Task instructions
For the data that follows, print the line with "sie 11, 2024", the line with "der SPL zu bleiben, und traten der Scottish", and all lines between them, exactly as they stand. Omit pictures and add nothing.

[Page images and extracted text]
※ ※ ※

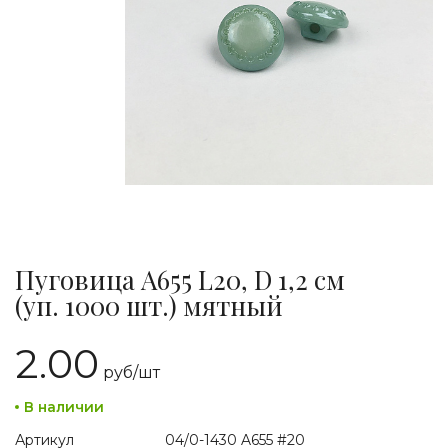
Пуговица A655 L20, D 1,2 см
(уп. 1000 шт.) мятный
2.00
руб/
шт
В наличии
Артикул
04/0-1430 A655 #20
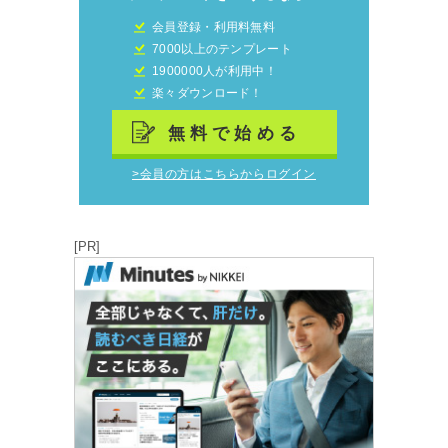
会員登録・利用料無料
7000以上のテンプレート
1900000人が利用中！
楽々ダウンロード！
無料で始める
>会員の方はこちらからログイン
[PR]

※ ※ ※

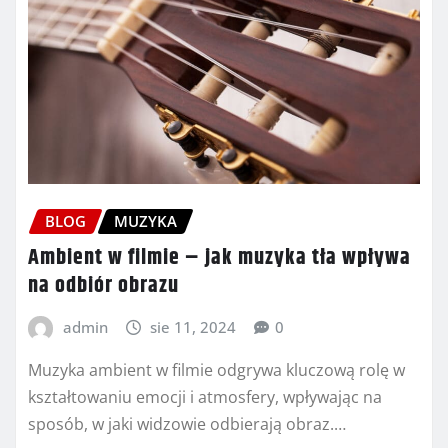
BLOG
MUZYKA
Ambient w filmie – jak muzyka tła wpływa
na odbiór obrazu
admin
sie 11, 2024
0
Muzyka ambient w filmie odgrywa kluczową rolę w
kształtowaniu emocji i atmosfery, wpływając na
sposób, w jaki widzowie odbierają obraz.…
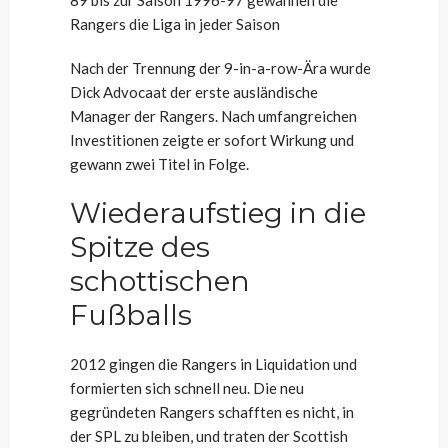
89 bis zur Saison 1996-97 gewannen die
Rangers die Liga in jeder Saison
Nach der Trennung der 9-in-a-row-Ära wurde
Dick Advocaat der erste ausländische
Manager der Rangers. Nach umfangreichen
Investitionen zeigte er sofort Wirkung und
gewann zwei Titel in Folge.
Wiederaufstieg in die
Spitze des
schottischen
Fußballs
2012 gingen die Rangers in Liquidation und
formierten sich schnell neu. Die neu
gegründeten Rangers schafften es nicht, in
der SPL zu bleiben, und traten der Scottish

※ ※ ※

Result of this exercise
sie 11, 2024
0
Muzyka ambient w filmie odgrywa kluczową rolę w
kształtowaniu emocji i atmosfery, wpływając na
sposób, w jaki widzowie odbierają obraz.…
89 bis zur Saison 1996-97 gewannen die
Rangers die Liga in jeder Saison
Nach der Trennung der 9-in-a-row-Ära wurde
Dick Advocaat der erste ausländische
Manager der Rangers. Nach umfangreichen
Investitionen zeigte er sofort Wirkung und
gewann zwei Titel in Folge.
Wiederaufstieg in die
Spitze des
schottischen
Fußballs
2012 gingen die Rangers in Liquidation und
formierten sich schnell neu. Die neu
gegründeten Rangers schafften es nicht, in
der SPL zu bleiben, und traten der Scottish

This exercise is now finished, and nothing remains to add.